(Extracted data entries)
════════════════════

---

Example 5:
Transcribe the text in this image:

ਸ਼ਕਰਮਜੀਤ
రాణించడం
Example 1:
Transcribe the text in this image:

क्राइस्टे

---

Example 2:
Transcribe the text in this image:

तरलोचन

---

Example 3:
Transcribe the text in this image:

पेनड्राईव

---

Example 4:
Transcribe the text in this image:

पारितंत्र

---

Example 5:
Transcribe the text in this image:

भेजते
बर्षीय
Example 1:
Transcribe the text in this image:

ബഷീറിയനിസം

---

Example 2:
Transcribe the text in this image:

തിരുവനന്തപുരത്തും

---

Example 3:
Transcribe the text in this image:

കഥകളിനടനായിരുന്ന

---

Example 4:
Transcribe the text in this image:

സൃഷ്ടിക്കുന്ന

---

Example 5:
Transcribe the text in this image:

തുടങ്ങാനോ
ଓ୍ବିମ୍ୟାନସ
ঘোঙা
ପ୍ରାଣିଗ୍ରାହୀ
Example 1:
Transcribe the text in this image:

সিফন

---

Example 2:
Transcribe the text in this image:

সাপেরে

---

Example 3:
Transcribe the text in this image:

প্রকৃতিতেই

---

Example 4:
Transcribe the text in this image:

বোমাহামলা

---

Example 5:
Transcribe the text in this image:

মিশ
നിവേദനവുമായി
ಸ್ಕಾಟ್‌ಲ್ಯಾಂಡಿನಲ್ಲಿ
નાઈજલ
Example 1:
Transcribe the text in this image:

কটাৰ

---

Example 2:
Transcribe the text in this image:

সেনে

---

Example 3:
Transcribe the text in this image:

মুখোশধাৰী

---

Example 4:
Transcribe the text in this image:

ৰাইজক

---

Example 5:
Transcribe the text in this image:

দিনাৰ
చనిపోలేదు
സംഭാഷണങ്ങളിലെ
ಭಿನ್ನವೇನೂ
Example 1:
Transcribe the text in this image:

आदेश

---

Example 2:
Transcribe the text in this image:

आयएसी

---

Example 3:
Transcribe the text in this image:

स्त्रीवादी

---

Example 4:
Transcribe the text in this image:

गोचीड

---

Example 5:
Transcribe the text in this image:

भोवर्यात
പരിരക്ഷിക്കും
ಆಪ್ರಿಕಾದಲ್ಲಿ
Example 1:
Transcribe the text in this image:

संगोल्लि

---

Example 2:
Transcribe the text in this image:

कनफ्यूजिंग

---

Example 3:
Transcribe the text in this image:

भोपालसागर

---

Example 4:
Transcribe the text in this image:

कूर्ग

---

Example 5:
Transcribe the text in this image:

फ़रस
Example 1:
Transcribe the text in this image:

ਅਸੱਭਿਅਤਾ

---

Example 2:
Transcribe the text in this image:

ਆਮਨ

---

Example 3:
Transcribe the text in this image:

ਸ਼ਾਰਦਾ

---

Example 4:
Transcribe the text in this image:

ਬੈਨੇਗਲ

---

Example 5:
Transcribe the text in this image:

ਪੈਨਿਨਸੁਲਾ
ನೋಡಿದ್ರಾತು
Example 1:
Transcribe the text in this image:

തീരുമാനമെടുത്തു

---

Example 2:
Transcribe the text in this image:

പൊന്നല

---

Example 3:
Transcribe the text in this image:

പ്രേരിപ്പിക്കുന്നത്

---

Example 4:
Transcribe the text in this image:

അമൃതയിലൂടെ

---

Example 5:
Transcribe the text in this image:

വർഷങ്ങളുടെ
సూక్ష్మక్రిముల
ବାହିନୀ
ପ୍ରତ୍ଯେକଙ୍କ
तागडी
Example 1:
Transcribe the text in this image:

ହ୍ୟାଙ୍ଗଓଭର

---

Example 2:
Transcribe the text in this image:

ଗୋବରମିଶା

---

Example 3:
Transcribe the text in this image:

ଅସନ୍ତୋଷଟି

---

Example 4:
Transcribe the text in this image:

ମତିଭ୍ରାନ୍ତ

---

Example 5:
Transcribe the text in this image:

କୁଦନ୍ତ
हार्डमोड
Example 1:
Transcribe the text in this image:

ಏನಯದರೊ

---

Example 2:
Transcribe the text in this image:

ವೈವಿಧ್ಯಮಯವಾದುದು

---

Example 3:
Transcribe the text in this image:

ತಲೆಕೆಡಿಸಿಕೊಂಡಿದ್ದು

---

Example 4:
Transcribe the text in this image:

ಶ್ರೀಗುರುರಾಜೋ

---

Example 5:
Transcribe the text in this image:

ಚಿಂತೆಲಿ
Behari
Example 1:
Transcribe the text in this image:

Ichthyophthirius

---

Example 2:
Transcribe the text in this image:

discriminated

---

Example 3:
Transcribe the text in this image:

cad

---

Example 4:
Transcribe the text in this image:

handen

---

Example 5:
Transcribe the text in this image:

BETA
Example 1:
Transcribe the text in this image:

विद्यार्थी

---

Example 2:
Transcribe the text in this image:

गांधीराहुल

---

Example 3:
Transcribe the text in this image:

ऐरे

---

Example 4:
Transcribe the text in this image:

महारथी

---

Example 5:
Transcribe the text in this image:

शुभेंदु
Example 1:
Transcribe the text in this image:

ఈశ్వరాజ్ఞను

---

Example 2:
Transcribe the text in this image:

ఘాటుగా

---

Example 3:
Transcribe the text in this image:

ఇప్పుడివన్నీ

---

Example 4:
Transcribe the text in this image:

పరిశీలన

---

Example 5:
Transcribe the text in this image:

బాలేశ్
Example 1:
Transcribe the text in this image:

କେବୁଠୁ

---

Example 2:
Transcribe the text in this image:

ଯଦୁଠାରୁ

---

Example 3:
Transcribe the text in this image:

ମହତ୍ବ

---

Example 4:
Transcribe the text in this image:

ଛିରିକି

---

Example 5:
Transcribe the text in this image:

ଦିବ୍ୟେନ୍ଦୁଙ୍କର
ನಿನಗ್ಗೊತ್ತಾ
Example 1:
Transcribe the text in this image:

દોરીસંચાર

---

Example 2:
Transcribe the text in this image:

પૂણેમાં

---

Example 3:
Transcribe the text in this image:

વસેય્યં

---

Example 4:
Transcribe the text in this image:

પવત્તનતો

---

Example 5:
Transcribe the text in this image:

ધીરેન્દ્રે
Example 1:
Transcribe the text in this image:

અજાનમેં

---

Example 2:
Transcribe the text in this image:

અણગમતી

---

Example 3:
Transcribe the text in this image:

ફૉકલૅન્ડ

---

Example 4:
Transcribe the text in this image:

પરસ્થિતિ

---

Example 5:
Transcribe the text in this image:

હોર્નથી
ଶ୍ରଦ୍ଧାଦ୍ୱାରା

════════════════════

> **About this task**
From the data above, copy each line exactly.

> **Completed exercise**
---

Example 5:
Transcribe the text in this image:

ਸ਼ਕਰਮਜੀਤ
రాణించడం
Example 1:
Transcribe the text in this image:

क्राइस्टे

---

Example 2:
Transcribe the text in this image:

तरलोचन

---

Example 3:
Transcribe the text in this image:

पेनड्राईव

---

Example 4:
Transcribe the text in this image:

पारितंत्र

---

Example 5:
Transcribe the text in this image:

भेजते
बर्षीय
Example 1:
Transcribe the text in this image:

ബഷീറിയനിസം

---

Example 2:
Transcribe the text in this image:

തിരുവനന്തപുരത്തും

---

Example 3:
Transcribe the text in this image:

കഥകളിനടനായിരുന്ന

---

Example 4:
Transcribe the text in this image:

സൃഷ്ടിക്കുന്ന

---

Example 5:
Transcribe the text in this image:

തുടങ്ങാനോ
ଓ୍ବିମ୍ୟାନସ
ঘোঙা
ପ୍ରାଣିଗ୍ରାହୀ
Example 1:
Transcribe the text in this image:

সিফন

---

Example 2:
Transcribe the text in this image:

সাপেরে

---

Example 3:
Transcribe the text in this image:

প্রকৃতিতেই

---

Example 4:
Transcribe the text in this image:

বোমাহামলা

---

Example 5:
Transcribe the text in this image:

মিশ
നിവേദനവുമായി
ಸ್ಕಾಟ್‌ಲ್ಯಾಂಡಿನಲ್ಲಿ
નાઈજલ
Example 1:
Transcribe the text in this image:

কটাৰ

---

Example 2:
Transcribe the text in this image:

সেনে

---

Example 3:
Transcribe the text in this image:

মুখোশধাৰী

---

Example 4:
Transcribe the text in this image:

ৰাইজক

---

Example 5:
Transcribe the text in this image:

দিনাৰ
చనిపోలేదు
സംഭാഷണങ്ങളിലെ
ಭಿನ್ನವೇನೂ
Example 1:
Transcribe the text in this image:

आदेश

---

Example 2:
Transcribe the text in this image:

आयएसी

---

Example 3:
Transcribe the text in this image:

स्त्रीवादी

---

Example 4:
Transcribe the text in this image:

गोचीड

---

Example 5:
Transcribe the text in this image:

भोवर्यात
പരിരക്ഷിക്കും
ಆಪ್ರಿಕಾದಲ್ಲಿ
Example 1:
Transcribe the text in this image:

संगोल्लि

---

Example 2:
Transcribe the text in this image:

कनफ्यूजिंग

---

Example 3:
Transcribe the text in this image:

भोपालसागर

---

Example 4:
Transcribe the text in this image:

कूर्ग

---

Example 5:
Transcribe the text in this image:

फ़रस
Example 1:
Transcribe the text in this image:

ਅਸੱਭਿਅਤਾ

---

Example 2:
Transcribe the text in this image:

ਆਮਨ

---

Example 3:
Transcribe the text in this image:

ਸ਼ਾਰਦਾ

---

Example 4:
Transcribe the text in this image:

ਬੈਨੇਗਲ

---

Example 5:
Transcribe the text in this image:

ਪੈਨਿਨਸੁਲਾ
ನೋಡಿದ್ರಾತು
Example 1:
Transcribe the text in this image:

തീരുമാനമെടുത്തു

---

Example 2:
Transcribe the text in this image:

പൊന്നല

---

Example 3:
Transcribe the text in this image:

പ്രേരിപ്പിക്കുന്നത്

---

Example 4:
Transcribe the text in this image:

അമൃതയിലൂടെ

---

Example 5:
Transcribe the text in this image:

വർഷങ്ങളുടെ
సూక్ష్మక్రిముల
ବାହିନୀ
ପ୍ରତ୍ଯେକଙ୍କ
तागडी
Example 1:
Transcribe the text in this image:

ହ୍ୟାଙ୍ଗଓଭର

---

Example 2:
Transcribe the text in this image:

ଗୋବରମିଶା

---

Example 3:
Transcribe the text in this image:

ଅସନ୍ତୋଷଟି

---

Example 4:
Transcribe the text in this image:

ମତିଭ୍ରାନ୍ତ

---

Example 5:
Transcribe the text in this image:

କୁଦନ୍ତ
हार्डमोड
Example 1:
Transcribe the text in this image:

ಏನಯದರೊ

---

Example 2:
Transcribe the text in this image:

ವೈವಿಧ್ಯಮಯವಾದುದು

---

Example 3:
Transcribe the text in this image:

ತಲೆಕೆಡಿಸಿಕೊಂಡಿದ್ದು

---

Example 4:
Transcribe the text in this image:

ಶ್ರೀಗುರುರಾಜೋ

---

Example 5:
Transcribe the text in this image:

ಚಿಂತೆಲಿ
Behari
Example 1:
Transcribe the text in this image:

Ichthyophthirius

---

Example 2:
Transcribe the text in this image:

discriminated

---

Example 3:
Transcribe the text in this image:

cad

---

Example 4:
Transcribe the text in this image:

handen

---

Example 5:
Transcribe the text in this image:

BETA
Example 1:
Transcribe the text in this image:

विद्यार्थी

---

Example 2:
Transcribe the text in this image:

गांधीराहुल

---

Example 3:
Transcribe the text in this image:

ऐरे

---

Example 4:
Transcribe the text in this image:

महारथी

---

Example 5:
Transcribe the text in this image:

शुभेंदु
Example 1:
Transcribe the text in this image:

ఈశ్వరాజ్ఞను

---

Example 2:
Transcribe the text in this image:

ఘాటుగా

---

Example 3:
Transcribe the text in this image:

ఇప్పుడివన్నీ

---

Example 4:
Transcribe the text in this image:

పరిశీలన

---

Example 5:
Transcribe the text in this image:

బాలేశ్
Example 1:
Transcribe the text in this image:

କେବୁଠୁ

---

Example 2:
Transcribe the text in this image:

ଯଦୁଠାରୁ

---

Example 3:
Transcribe the text in this image:

ମହତ୍ବ

---

Example 4:
Transcribe the text in this image:

ଛିରିକି

---

Example 5:
Transcribe the text in this image:

ଦିବ୍ୟେନ୍ଦୁଙ୍କର
ನಿನಗ್ಗೊತ್ತಾ
Example 1:
Transcribe the text in this image:

દોરીસંચાર

---

Example 2:
Transcribe the text in this image:

પૂણેમાં

---

Example 3:
Transcribe the text in this image:

વસેય્યં

---

Example 4:
Transcribe the text in this image:

પવત્તનતો

---

Example 5:
Transcribe the text in this image:

ધીરેન્દ્રે
Example 1:
Transcribe the text in this image:

અજાનમેં

---

Example 2:
Transcribe the text in this image:

અણગમતી

---

Example 3:
Transcribe the text in this image:

ફૉકલૅન્ડ

---

Example 4:
Transcribe the text in this image:

પરસ્થિતિ

---

Example 5:
Transcribe the text in this image:

હોર્નથી
ଶ୍ରଦ୍ଧାଦ୍ୱାରା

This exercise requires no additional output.